The Tiled Reredos in St Peter’s Church,¹ Hornblotton, Somerset has often been referred to as by William De Morgan. I live hereby and know the church well. I doubted the attribution but never took it any further until The De Morgan Foundation asked me what I knew of the tiles.
Thus inspired, I investigated the records of the building of the church, 1872-74, kept in the Somerset County Archive. Among the interesting papers – low and behold – a receipt for £12 from William De Morgan – all doubt cast aside, a wonderful, incriminating, innocent slip of paper, William has received £12 for executing the tile panels.³
The very beginning of his tile making at Chelsea and not what we are used to seeing – tile panels with the evangelists in landscape, but closer to his stained glass designs and in particular to his painted panels in the Philip Webb cabinet in the William Morris Gallery.² The flowers and leaves arranged in blocks of four are surely precursors to Morris/De Morgan flower tiles as in rose trellis. The red cross is probably the most significant feature, copper lustre foliate wave pattern with crinkly edges as found on De Morgan vases. The tiles are tin glazed, difficult to determine their origin as it is difficult to make a close inspection. What a gem! The church is open daily, do try and visit, a defining moment for William’s tiles – floral patterns, painted figures and copper lustre in a magical Arts and Crafts setting.
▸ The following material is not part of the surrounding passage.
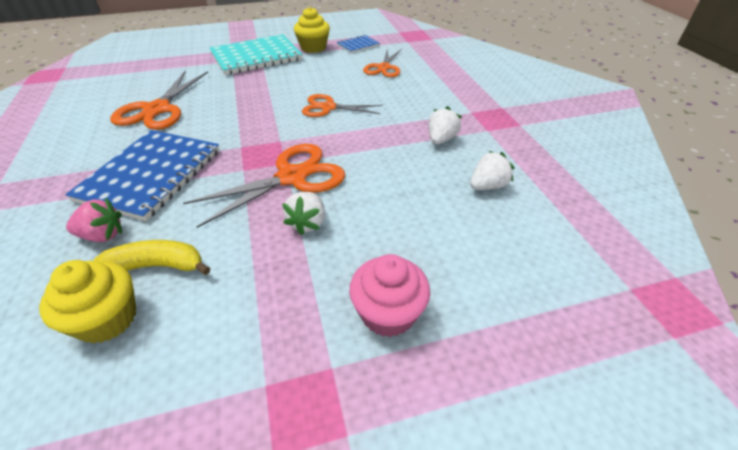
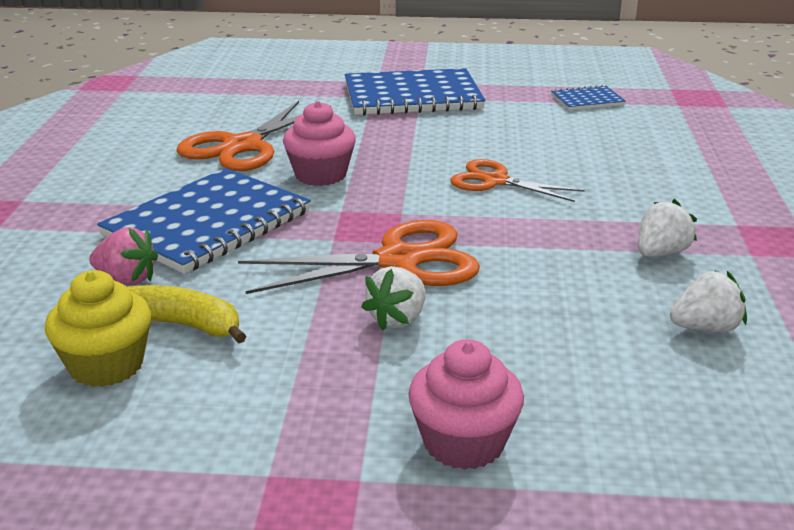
camera: 20 degrees right, 15 degrees down
(218, 122) = (320, 175): none -> pink cupcake
(256, 57) = (412, 96): turquoise notebook -> blue notebook
(313, 48) = (509, 94): yellow cupcake -> none
(384, 68) = (616, 139): orange scissors -> none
¹ By the Arts and Crafts architect T G Jackson and at the behest of the rector, Godfrey Thring and his wife
² William De Morgan by William Gaunt and M D E Clayton-Stamm, Studio Vista 1971, page 142
³ Not that I discovered the receipt, it had already been recorded by Lynn Pearson of TACS.
By Richard Dennis
Following a steep learning curve in the rough and tumble of the London antique markets and a year in Paris exporting art glass to the USA, Richard took a job sweeping up at Sothebys in 1959. He went on to fill a vacancy in the ceramic and glass department under the legendary Jim Kiddell. Richard feels that his most significant contribution during his time at the auction house was to persuade the hierarchy to accept Tiffany and Galle glass for auction.
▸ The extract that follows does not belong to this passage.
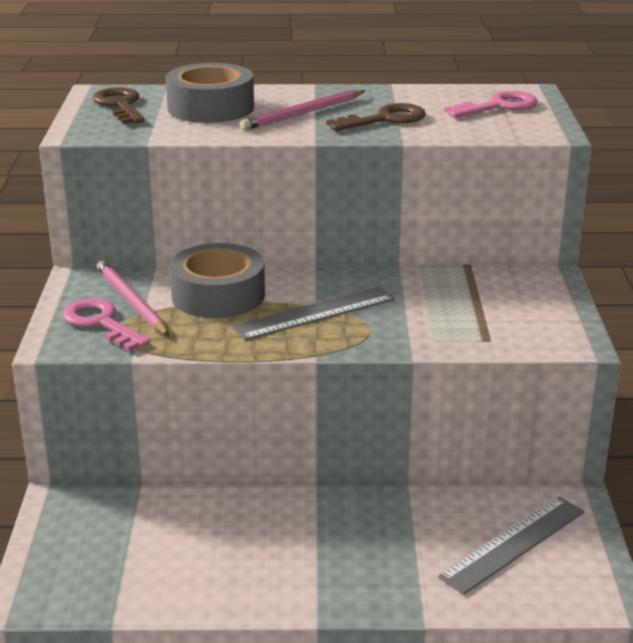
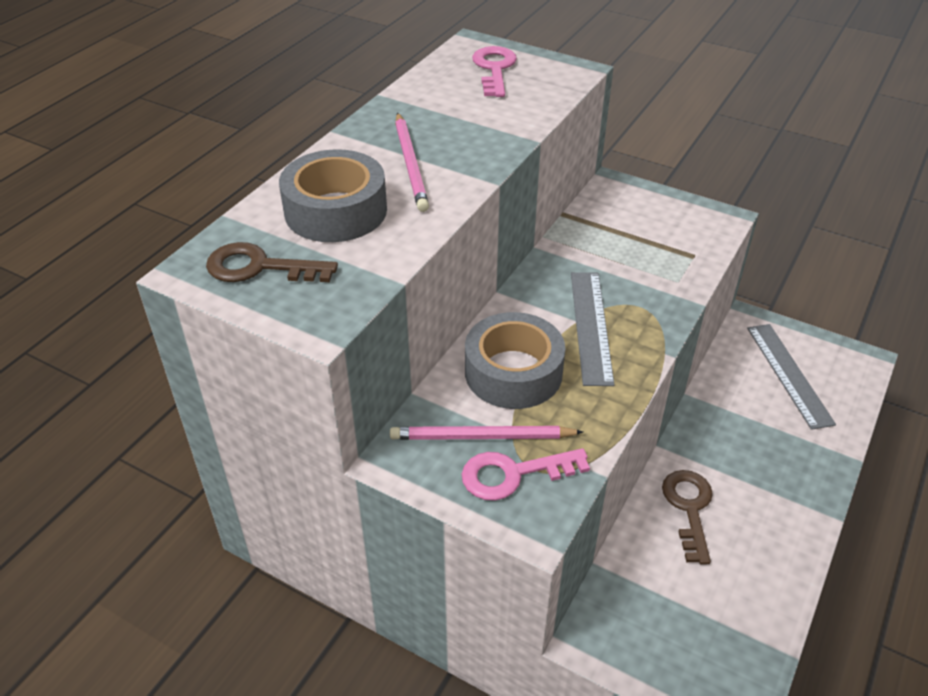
camera: 60 degrees left, 15 degrees up
(385, 119) = (471, 129): brown key -> brown key (689, 508)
In 1965 he branched out on his own and embarked on an extended trip to South America selling Edwardian silver, returning with antique French glass paperweights. This gave him the means to open the shop in Kensington Church Street selling antique glass. Gradually Richard’s interest in Victorian ceramics took over and with the first exhibition of Doulton Stoneware in 1971 his catalogues evolved into books which were accompanied by specialised exhibitions.
David Burnham-Smith was the restorer at large who, with great skill, rose to each challenge – for the Parian Exhibition he developed a parian body and modelled little fingers and toes, pinned to the figures. Wherever there was a neglected area of collecting, or a need to publish original research, Richard was eager to fill the void. Some of the eighty-odd Dennis catalogues and books are labours of love for both author and publisher. Some are standard reference books and, inevitably, there were those ‘which got away’. “I was building up to a Clarice Cliff catalogue but was beaten to the post by the Brighton Exhibition. Wrongly I thought, “too late” – how many books on Clarice since then?”
Richard sees each book as a jigsaw of information and illustrations written for the collector, the dealer and the auctioneer. The tradition of Dennis Publications’ comprehensive photography has been continued by his son, Magnus, a professional photographer who, because he is a family member, has been persuaded to balance precariously on ladders, work in freezing factories and, memorably, in rain-sodden Paris. Each book holds special memories: introducing the Martin brothers’ descendants to each other; filling Chelsea Town Hall with parian; discovering that ‘WM’ at the base of a vase stood for William Moorcroft; being astonished by the Burgess and Leigh archive; spending thirty years searching for Moyr Smith tile designs et al.
He has the eye of the collector – recording the different colourways of Rex Whistler’s ‘Clovelly’, or reproducing all known De Morgan designs. The next printing of Poole Pottery will be the fourth, each an updated edition; The Martin Brothers, a fascinating story by Malcolm Haslam, is still in stock after thirty years, much to the frustration of Richard’s accountant!
Encouraging existing British pottery factories and studios is now what interests him most: publicising the importance of conserving the Burgess & Leigh Pottery (England’s last chance to save a working Victorian Pottery); recently publishing Emma Bridgewater, an uplifting story of a thriving pottery, already a collectable; promoting the work of Studio potters such as Maureen Minchin, Amanda Popham, Laurence McGowan who have each had Richard Dennis exhibitions.f
Discovering unappreciated Moorcroft pottery in the 1960s inspired the publication of the first book with Paul Atterbury in 1973, and helping to run Moorcroft Pottery from 1986-92 was a defining period for him, manufacturing pottery for the collectors’ market. He now helps to run Dennis Chinaworks, his wife, Sally Tuffin’s Pottery, utilising their Victorian stables and nurturing talent in rural Somerset – a longheld dream.
What of the future? “More books and more pots!”